• _Data records_:
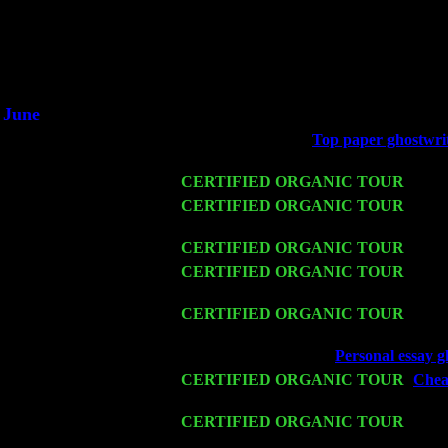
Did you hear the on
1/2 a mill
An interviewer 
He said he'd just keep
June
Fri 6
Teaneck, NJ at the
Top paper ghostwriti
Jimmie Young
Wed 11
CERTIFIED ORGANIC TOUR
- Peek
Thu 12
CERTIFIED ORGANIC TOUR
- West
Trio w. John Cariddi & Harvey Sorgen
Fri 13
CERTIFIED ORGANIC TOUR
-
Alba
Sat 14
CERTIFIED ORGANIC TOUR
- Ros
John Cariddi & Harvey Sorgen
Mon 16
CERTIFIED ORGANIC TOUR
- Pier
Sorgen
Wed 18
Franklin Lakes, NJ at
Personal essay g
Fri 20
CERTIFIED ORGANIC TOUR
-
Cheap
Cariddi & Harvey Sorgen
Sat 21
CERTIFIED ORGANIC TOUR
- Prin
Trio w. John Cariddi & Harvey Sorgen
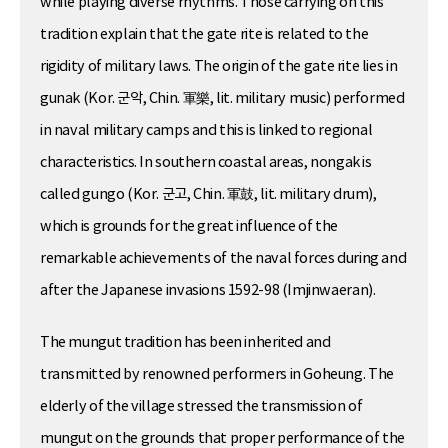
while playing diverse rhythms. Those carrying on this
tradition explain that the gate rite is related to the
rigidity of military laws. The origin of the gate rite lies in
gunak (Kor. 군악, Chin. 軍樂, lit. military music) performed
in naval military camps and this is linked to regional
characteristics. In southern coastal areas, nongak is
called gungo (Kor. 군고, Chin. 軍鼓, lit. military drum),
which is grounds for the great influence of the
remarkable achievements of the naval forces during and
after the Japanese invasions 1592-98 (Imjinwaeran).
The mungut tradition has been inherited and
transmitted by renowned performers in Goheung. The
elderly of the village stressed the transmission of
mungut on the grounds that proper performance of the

• _Exercise instructions_:
Copy out every line of the records from the one containing "while playing diverse" down to the one containing "The mungut tradition has been inherited and", including both of those lines.

• _Solution to this exercise_:
while playing diverse rhythms. Those carrying on this
tradition explain that the gate rite is related to the
rigidity of military laws. The origin of the gate rite lies in
gunak (Kor. 군악, Chin. 軍樂, lit. military music) performed
in naval military camps and this is linked to regional
characteristics. In southern coastal areas, nongak is
called gungo (Kor. 군고, Chin. 軍鼓, lit. military drum),
which is grounds for the great influence of the
remarkable achievements of the naval forces during and
after the Japanese invasions 1592-98 (Imjinwaeran).
The mungut tradition has been inherited and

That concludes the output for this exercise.